* [Stated task] Continue the article about the Scarano brothers and their Albany boatyard, picking up right after its last sentence.

* [Text section]
━━━━━━━━

Albany, New York, is not known as a hotbed of boatbuilding. But way up the Hudson River, 150 miles north of New York City, mere miles before you enter the locks to Lake Champlain and the Erie Canal, is a yard that builds classically beautiful boats with a modern twist.
You may have seen the Classic Harbor Lines’ lovely schooners in New York City, Newport, Boston and Key West, or their commuter-style motoryachts on the Hudson River. All their boats are white, except for the black one, and all of them are eye-catching. The yachts have shown up on TV shows, in advertisements and on billboards, but despite all that exposure, very few people have ever heard of the two men who built them.
Scarano Boat Building was created in the mid-1980s by brothers John and Rick Scarano. Born in Albany in the early 1950s, they fell in love with boats in the Berkshires on Kinderhook Lake, where their grandfather had a camp.

With their siblings Paul and Bob, the four brothers messed around in rowboats, outboard-powered runabouts and canoes. But it was The Tub that truly captured their imagination. The Tub was an 8-foot-long, lug-rigged sailboat fashioned out of a World War II disposable fuel tank. Known as drop tanks, these fuel pods were attached to the belly or wingtips of aircraft and could be jettisoned when the planes came under attack.
Some drop tanks were made of metal, but because metal was of value to the enemy, the allies started making them out of heavy paper, laminated with glue. That’s how The Tub came about. “[After the war] this imaginative entrepreneur bought these army surplus fuel tanks, cut them in half, and built a really, good little sailboat out of each half,” John says. “It was a Bakelite-like material. As best I can tell, it was paper, or cotton impregnated with phenolic resin. The original sort of composite material.”

━━━━━━━━

* [Raw data]
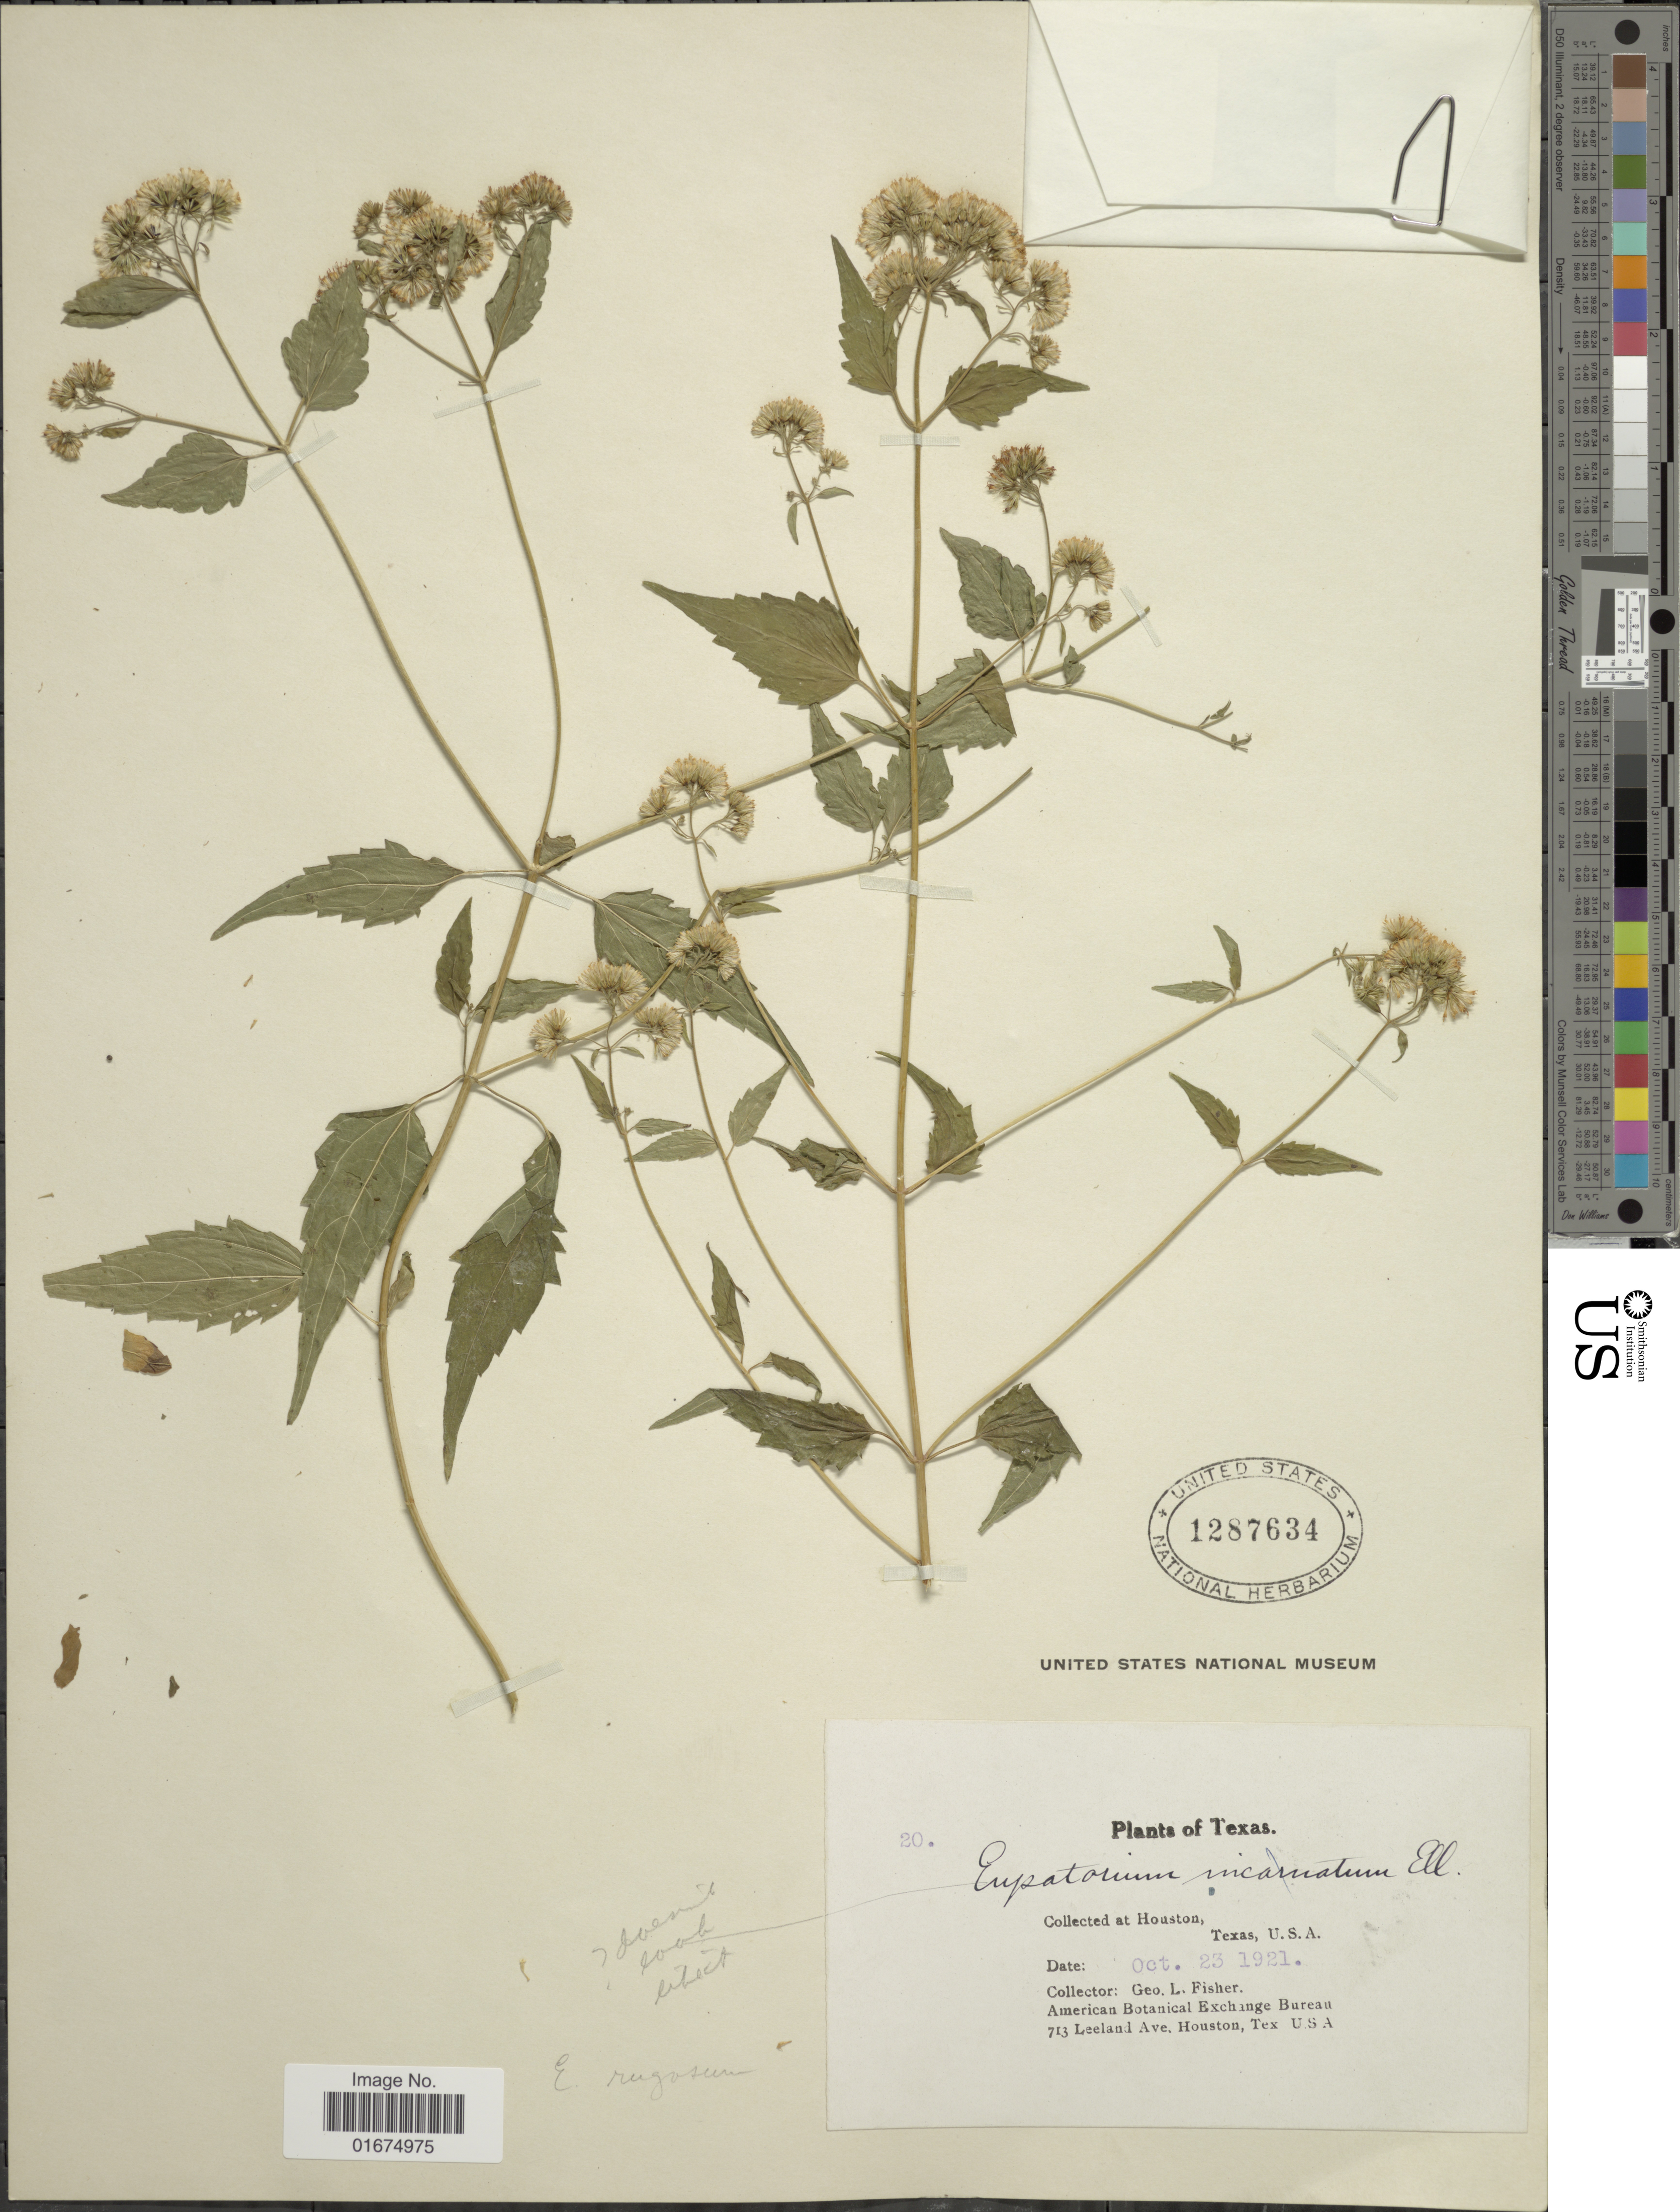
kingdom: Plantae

━━━━━━━━

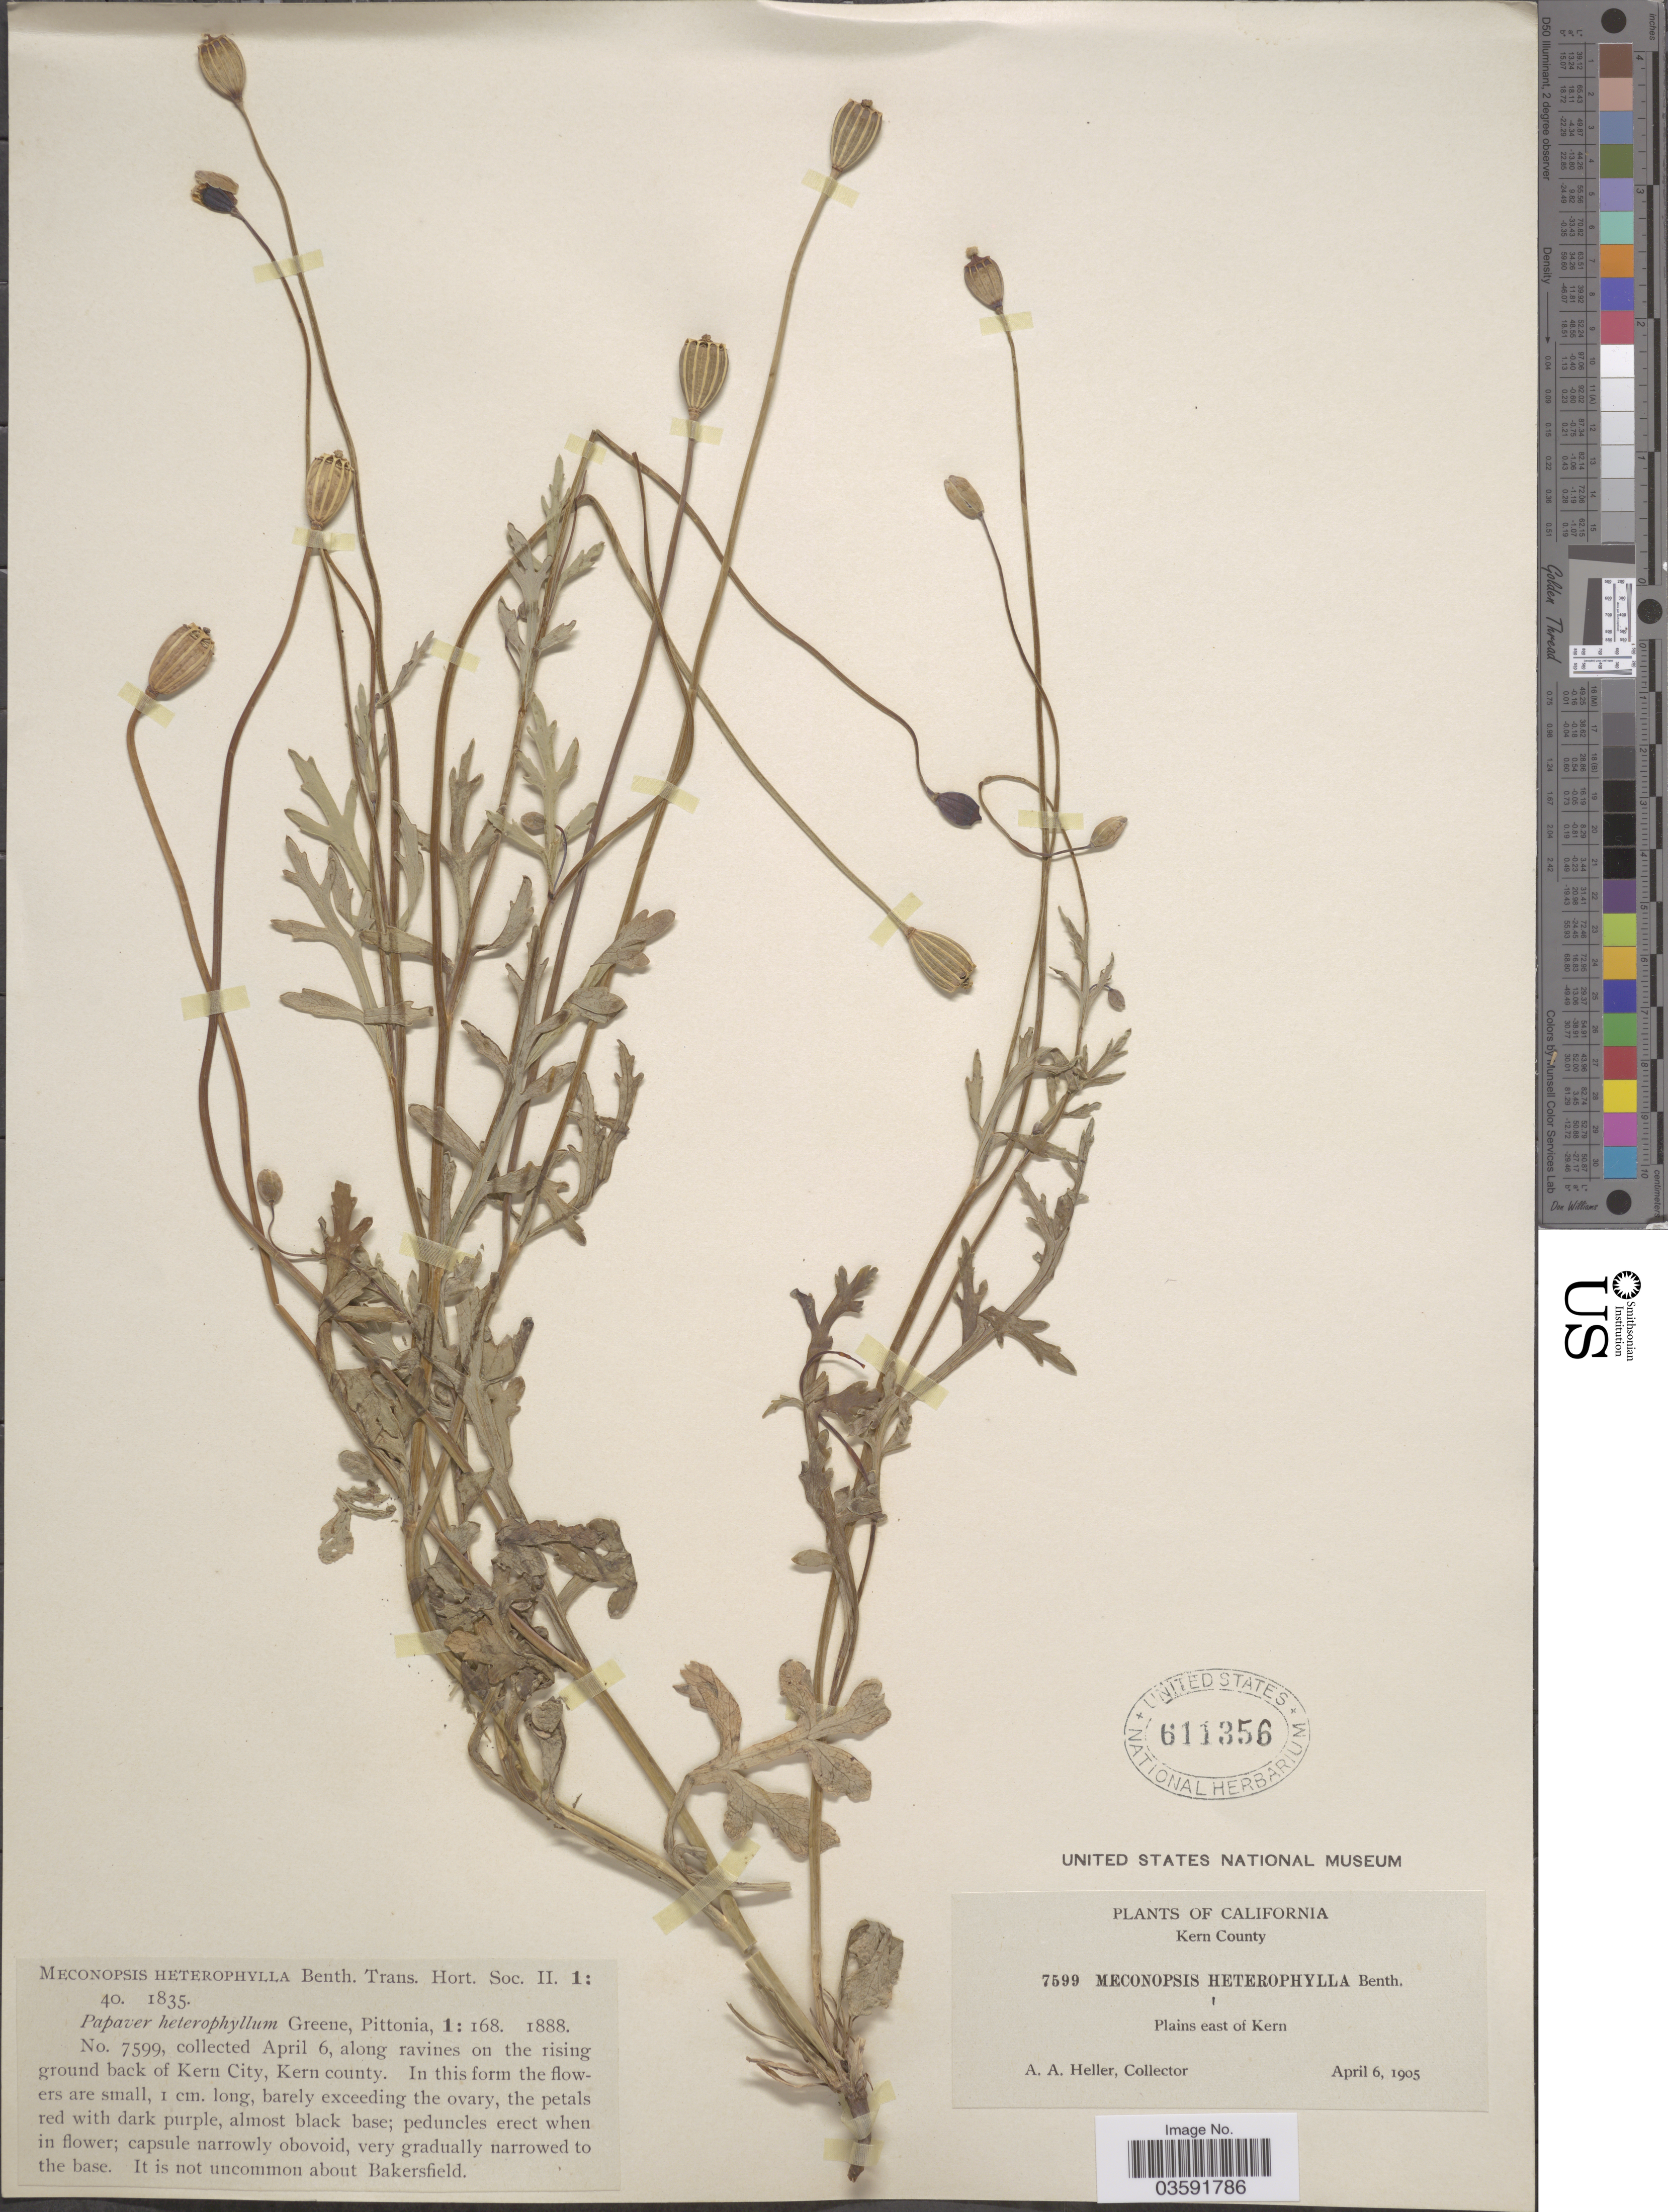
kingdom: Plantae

━━━━━━━━

* [Task response]
The Tub was the first sailboat John ever experienced, and as a preteen, he had a ball. “I fell in love with sailing, and my brothers and I became very familiar with small boats out there on Kinderhook Lake.”

When John was young, his father started a small company and purchased the latest fiberglassing tools, which included a chopper gun. John’s dad recognized his son’s interest in sailing and using the chopper gun they built John’s first boat, a 12-foot fiberglass Stinger. “It was a learning experience because I designed the sailing rig and learned a little bit about balance,” John says.
As he was approaching his senior year in high school, John had two interests. One was nature—he was an avid skier and considered joining the Forest Service—and the other was sailing. “I sort of tossed a coin, and decided to go the sailing route,” John says, “and that took me to SUNY Maritime College, where I was lucky enough to be on the sailing team under the instruction of a guy named Graham Hall, who was a pretty well-regarded sailor.” Hall’s teams won national championships at the Naval Academy and at SUNY Maritime where he also coached Gary Jobson.

“Unfortunately, I was more devoted to the sailing team than to my studies,” John says. By then John knew his real interest was in sailing and designing sailboats so he followed in Olin Stephens’ footsteps; he dropped out of college. To gain more design knowledge, he dove into Howard Chapelle’s Yacht Designing and Planning and Skene’s Elements of Yacht Design. For everything else he turned to his father and one of his older brothers who were both professional engineers. “I was always a poor formal student,” John says, “but I just continued on with my primary interest.”
Simultaneously, he started racing at the Saratoga Lake Sailing Club, where he got involved with the International 14 fleet, a very sporty boat that John still considers the ultimate sailing machine. He worked in a factory, picked up new skills from the best racing sailors and built his own International 14.
“What I learned from sailing International 14s was that nothing could beat wood,” John says. In the 1970s, fiberglass had already become popular for sailing, but wood was still king for performance. The fastest, most expensive and most desirable International 14s were built out of laminated wood. So, when it was time for John to pick the material to build his own International 14—his first real independently completed design—he chose laminated wood.

“That 14 was a radical design,” John says. “It did great when it blew hard. Rick and I won a big race on Saratoga Lake with that boat. We sailed right into the Thistle fleet, but the boat was heavy handed. It wasn’t a real advancement in International 14 design, but it was an advancement in my experience.”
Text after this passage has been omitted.